-- RECORDS FOR THIS TASK follows --

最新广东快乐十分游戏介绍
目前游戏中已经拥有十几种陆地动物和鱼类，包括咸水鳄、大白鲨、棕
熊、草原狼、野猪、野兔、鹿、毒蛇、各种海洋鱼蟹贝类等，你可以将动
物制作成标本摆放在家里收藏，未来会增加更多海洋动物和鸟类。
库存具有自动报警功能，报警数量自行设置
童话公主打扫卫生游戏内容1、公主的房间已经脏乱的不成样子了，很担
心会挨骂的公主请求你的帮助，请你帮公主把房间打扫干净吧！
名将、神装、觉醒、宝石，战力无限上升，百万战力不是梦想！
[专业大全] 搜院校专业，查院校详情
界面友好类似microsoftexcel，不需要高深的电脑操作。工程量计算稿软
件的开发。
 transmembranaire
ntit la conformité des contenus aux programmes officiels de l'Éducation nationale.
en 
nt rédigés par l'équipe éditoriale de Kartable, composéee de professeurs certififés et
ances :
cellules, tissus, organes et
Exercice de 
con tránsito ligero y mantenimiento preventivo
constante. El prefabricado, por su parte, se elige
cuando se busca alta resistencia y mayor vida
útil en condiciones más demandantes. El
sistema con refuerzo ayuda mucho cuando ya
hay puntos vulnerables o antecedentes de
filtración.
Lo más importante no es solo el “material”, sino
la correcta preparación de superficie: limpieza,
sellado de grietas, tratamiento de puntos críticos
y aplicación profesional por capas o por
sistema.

-- RECORDS FOR THIS TASK concluded --

## EXERCISE REQUIREMENTS
Format every line of text in the entries above as a Markdown table with the columns Row and Line, numbering the rows in order and omitting blank lines.

## ANSWER TO THIS EXERCISE
| Row | Line |
|---|---|
| 1 | 最新广东快乐十分游戏介绍 |
| 2 | 目前游戏中已经拥有十几种陆地动物和鱼类，包括咸水鳄、大白鲨、棕 |
| 3 | 熊、草原狼、野猪、野兔、鹿、毒蛇、各种海洋鱼蟹贝类等，你可以将动 |
| 4 | 物制作成标本摆放在家里收藏，未来会增加更多海洋动物和鸟类。 |
| 5 | 库存具有自动报警功能，报警数量自行设置 |
| 6 | 童话公主打扫卫生游戏内容1、公主的房间已经脏乱的不成样子了，很担 |
| 7 | 心会挨骂的公主请求你的帮助，请你帮公主把房间打扫干净吧！ |
| 8 | 名将、神装、觉醒、宝石，战力无限上升，百万战力不是梦想！ |
| 9 | [专业大全] 搜院校专业，查院校详情 |
| 10 | 界面友好类似microsoftexcel，不需要高深的电脑操作。工程量计算稿软 |
| 11 | 件的开发。 |
| 12 |  transmembranaire |
| 13 | ntit la conformité des contenus aux programmes officiels de l'Éducation nationale. |
| 14 | en  |
| 15 | nt rédigés par l'équipe éditoriale de Kartable, composéee de professeurs certififés et |
| 16 | ances : |
| 17 | cellules, tissus, organes et |
| 18 | Exercice de  |
| 19 | con tránsito ligero y mantenimiento preventivo |
| 20 | constante. El prefabricado, por su parte, se elige |
| 21 | cuando se busca alta resistencia y mayor vida |
| 22 | útil en condiciones más demandantes. El |
| 23 | sistema con refuerzo ayuda mucho cuando ya |
| 24 | hay puntos vulnerables o antecedentes de |
| 25 | filtración. |
| 26 | Lo más importante no es solo el “material”, sino |
| 27 | la correcta preparación de superficie: limpieza, |
| 28 | sellado de grietas, tratamiento de puntos críticos |
| 29 | y aplicación profesional por capas o por |
| 30 | sistema. |